Nos últimos quatro anos, a dívida dobrou - na última eleição presidencial, em 2006, somava R$ 110 milhões.
Um agravante é que essa escalada ocorre ao mesmo tempo em que a Justiça Eleitoral instituiu regras mais duras para tentar frear as infrações e a inadimplência.

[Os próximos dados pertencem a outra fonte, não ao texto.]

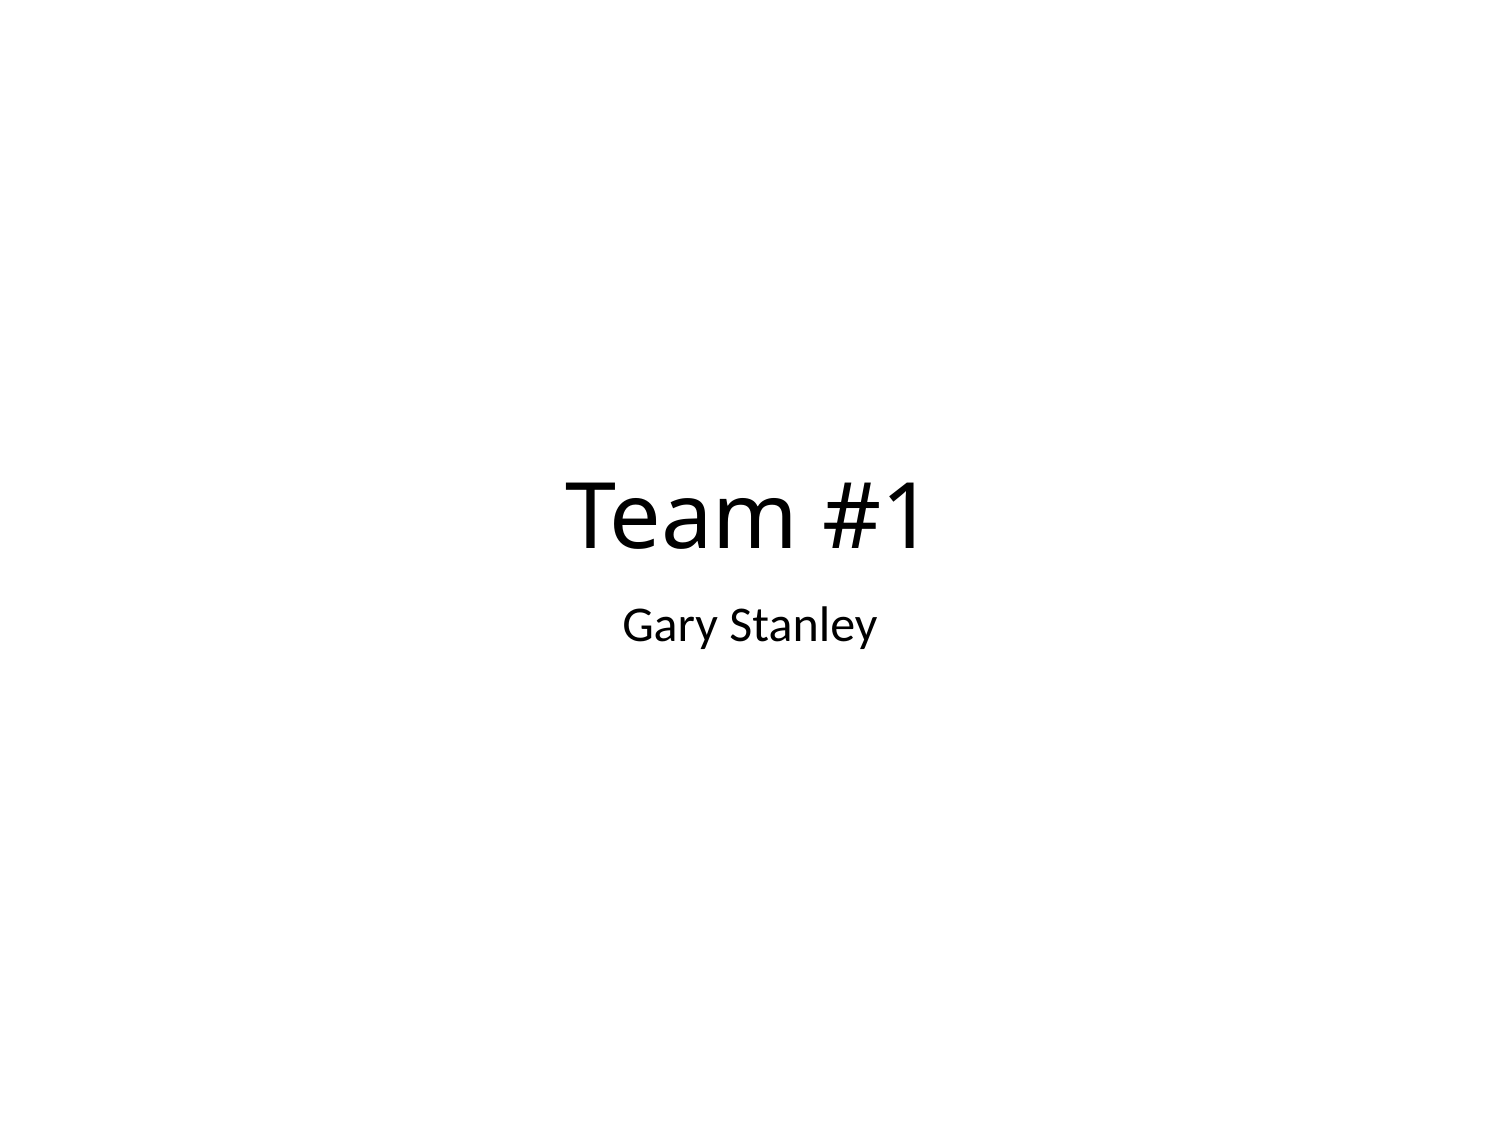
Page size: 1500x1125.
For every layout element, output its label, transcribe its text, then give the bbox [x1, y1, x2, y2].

title Team #1 [187, 184, 1313, 576]
subtitle Gary Stanley [187, 590, 1313, 863]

Uma resolução de 2004 proibiu, por exemplo, a partir de 2006 que candidatos com multas não quitadas participem das eleições. Hoje os devedores não obtêm o registro de candidatura.
Demora
Na época, um dos objetivos era "educar" os candidatos e partidos. Mas, como indicam os números, os candidatos não só continuam a cometer irregularidades, como o bolo de multas não pagas vem crescendo.
Outro motivo para o aumento dessa dívida é a demora na cobrança.
Toda receita proveniente das multas é remetida ao Fundo Partidário. Em 2009, elas representaram 25% de todo o dinheiro distribuído às legendas.
Além de partidos e candidatos, estão na lista de devedores empresas e eleitores - estes multados por não votarem ou faltarem à convocação para trabalhar na eleição.
Mas a maioria das multas aplicadas tem como causa propagandas irregulares por políticos ou partidos.